Mark's, is connected internally to the church and to the walls of the
building incorporated into the head of the south transept. Today it houses
the Treasure and the Sanctuary with the relics.
Access to the sacristy, enlarged at the end of the 15th century, is from
the presbytery and St. Peter's chapel. Adjacent to the sacristy there
is the 15th century church of St. Theodore.
The nave and two aisle crypt with apse is beneath the presbytery and
the side chapels. In the nave, beneath the high altar, there is the ancient
chapel where the evangelist's remains were kept. The crypt has an intersecting
barrel-vault ceiling supported by small columns. To the west of the crypt,
an area known as the "retro-crypt " contains the tombs of all the patriarchs
of Venice since 1807.
Two areas of the church may be defined: the ducal area in the south transept,
closely connected with the palace by passages and windows at various levels,
and the St.
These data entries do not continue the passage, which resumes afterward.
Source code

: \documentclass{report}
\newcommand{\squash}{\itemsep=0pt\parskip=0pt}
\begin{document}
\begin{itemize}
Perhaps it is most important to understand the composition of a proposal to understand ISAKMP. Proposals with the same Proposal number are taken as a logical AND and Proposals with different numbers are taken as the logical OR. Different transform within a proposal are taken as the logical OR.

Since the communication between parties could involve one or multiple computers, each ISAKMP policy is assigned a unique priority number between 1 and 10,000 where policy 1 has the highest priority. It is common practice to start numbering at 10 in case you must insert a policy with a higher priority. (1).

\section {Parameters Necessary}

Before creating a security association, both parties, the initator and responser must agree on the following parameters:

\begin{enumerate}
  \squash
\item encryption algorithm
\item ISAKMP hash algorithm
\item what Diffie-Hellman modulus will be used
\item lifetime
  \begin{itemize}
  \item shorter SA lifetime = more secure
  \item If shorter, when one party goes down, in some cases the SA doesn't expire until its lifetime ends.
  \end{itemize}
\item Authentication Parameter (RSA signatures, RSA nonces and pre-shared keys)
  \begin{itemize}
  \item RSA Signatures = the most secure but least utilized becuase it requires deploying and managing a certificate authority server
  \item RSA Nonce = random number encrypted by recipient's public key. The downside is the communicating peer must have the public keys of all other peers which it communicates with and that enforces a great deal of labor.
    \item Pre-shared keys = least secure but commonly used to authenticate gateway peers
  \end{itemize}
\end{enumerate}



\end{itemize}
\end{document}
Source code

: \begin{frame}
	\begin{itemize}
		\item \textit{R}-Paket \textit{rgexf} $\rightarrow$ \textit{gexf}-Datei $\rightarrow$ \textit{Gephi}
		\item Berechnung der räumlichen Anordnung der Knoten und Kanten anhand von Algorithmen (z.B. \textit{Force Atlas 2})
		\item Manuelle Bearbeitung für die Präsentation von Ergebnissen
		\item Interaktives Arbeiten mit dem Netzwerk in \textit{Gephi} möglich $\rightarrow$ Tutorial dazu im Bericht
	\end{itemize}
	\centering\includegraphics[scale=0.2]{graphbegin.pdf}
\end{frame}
Mark's primicerius' and priests' area in the north transept,
linked to their respective lodgings.
The height and size of the buildings around the church reduced the amount
of light reaching the latter, so at the beginning of the 15th century
the Serenissima decided to create two great openings: the window of the
horses on the façade and the rosette in the south transept overlooking
the doge's palace.
The cupolas - the Ascension in the centre, the Prophets over the presbytery,
the Pentecost over the nave, the St. John over the north arm and the St.
Leonard over the south arms of the transept consist of half-spheres in
masonry standing on great support vaults covered by wooden ones of larger
size topped with a small cupola bearing a gilded cosmic cross.